If you’re struggling to pay all your bills, and you have to choose between:

-cell phone
-land line (cuz if you’re on a tight budget, you don’t have cable TV/internet, so you need dial-up)
-heat (including hot water for showers)
-electricity

then something’s gotta give. Your time may be valuable, but so are heat and electricity. Take your pick.

Damn sorry excuse for a network! I was just trying to find a radio station I could stream. This brings up another reason I think people do gravitate towards smart phones–control over one’s personal environment. You don’t have to accept whatever is being played on the radio wherever you are; you can usually listen to just about anything you want from anywhere in the world. To be sure, that is a luxury, but a damn useful one at that. I’d give up just about every other luxury before giving that up.

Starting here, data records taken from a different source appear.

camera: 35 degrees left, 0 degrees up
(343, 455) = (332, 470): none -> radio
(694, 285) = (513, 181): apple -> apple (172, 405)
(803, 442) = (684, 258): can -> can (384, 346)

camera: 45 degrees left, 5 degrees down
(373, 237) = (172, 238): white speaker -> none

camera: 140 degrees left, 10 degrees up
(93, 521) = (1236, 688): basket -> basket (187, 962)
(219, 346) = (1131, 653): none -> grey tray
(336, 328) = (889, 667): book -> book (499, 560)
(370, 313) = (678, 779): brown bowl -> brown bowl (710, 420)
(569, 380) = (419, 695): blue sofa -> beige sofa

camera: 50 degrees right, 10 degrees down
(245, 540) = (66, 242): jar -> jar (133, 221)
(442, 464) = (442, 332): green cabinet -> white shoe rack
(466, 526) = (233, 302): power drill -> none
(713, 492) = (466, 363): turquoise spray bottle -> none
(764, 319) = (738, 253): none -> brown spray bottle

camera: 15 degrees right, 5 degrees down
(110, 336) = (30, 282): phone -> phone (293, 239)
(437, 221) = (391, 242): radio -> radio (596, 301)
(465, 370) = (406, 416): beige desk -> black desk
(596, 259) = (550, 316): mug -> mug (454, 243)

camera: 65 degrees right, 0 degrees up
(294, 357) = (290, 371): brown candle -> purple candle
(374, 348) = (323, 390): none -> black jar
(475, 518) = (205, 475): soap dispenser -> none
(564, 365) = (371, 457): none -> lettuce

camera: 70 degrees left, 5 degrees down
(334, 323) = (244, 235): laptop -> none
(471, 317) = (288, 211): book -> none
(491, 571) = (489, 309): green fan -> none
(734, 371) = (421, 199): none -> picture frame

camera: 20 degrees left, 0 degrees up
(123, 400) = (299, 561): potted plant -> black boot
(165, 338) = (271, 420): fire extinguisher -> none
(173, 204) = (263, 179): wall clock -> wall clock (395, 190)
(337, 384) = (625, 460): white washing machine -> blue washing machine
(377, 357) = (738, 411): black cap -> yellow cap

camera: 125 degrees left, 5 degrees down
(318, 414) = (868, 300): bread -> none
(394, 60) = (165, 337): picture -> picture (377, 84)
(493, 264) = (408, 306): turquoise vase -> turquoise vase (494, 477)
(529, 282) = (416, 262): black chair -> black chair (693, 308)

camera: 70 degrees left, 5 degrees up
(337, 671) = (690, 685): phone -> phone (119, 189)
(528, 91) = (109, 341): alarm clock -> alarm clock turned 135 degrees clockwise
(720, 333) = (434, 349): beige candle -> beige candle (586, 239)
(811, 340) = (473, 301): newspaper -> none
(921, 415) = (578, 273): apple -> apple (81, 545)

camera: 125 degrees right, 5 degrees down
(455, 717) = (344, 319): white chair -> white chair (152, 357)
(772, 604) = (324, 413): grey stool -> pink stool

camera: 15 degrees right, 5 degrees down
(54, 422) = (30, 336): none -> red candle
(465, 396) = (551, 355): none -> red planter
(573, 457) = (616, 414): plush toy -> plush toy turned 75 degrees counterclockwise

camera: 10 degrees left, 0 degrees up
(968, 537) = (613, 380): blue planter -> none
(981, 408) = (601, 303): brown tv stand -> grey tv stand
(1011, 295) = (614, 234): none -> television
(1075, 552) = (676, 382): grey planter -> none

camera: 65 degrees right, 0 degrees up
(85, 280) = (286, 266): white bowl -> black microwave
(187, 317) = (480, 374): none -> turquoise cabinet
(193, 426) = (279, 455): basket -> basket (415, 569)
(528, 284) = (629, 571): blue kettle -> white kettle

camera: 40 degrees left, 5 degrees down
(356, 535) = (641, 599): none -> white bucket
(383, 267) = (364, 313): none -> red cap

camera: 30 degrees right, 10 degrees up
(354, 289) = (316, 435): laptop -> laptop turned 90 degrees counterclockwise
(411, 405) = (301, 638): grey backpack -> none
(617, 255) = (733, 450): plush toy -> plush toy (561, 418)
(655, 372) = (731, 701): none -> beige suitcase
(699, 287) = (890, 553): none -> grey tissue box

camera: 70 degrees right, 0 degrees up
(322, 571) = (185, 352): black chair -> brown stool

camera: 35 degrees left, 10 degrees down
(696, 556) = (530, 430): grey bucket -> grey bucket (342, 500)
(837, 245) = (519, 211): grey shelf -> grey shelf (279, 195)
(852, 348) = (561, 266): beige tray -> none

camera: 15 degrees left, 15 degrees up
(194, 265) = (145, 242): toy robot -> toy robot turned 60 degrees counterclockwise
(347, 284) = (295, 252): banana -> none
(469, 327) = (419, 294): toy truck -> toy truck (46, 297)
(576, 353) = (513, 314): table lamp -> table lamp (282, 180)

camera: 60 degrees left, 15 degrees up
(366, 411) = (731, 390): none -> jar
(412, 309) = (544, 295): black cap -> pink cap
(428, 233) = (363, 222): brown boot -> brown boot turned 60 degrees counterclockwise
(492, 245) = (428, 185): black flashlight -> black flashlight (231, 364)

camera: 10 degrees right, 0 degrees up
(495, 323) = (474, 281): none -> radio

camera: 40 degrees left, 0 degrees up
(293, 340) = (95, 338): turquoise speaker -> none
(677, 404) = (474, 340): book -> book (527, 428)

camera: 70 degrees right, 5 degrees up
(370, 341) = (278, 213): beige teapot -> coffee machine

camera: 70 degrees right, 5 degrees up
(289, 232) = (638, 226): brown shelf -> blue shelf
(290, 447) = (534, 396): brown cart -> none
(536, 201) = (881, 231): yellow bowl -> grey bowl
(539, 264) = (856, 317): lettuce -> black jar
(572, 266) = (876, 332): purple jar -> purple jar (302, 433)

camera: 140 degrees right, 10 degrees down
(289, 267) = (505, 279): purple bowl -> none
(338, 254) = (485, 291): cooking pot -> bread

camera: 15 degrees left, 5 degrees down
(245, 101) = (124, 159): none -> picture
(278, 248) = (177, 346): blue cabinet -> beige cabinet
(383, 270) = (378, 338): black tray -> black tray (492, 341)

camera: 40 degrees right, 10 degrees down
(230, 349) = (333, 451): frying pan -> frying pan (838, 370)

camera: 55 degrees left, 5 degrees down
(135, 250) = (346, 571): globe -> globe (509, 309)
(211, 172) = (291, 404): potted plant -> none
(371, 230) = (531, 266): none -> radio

I knew I wasn’t wording that right. I just mean that, for me, there isn’t a convenient moment, because I’m busy doing whatever it is . . .I’m doing at the time. It’s not really a matter of principle, I’m just not interested in being interupted. Anyone who knows me knows I won’t answer when I’m out and the two or three times I did need to touch base with someone it was planned beforehand that I’d call them at such and such time. It’s all about me and my convenience :wink: And I absolutely do not leave my ringer on (but then again I never take it out of my car).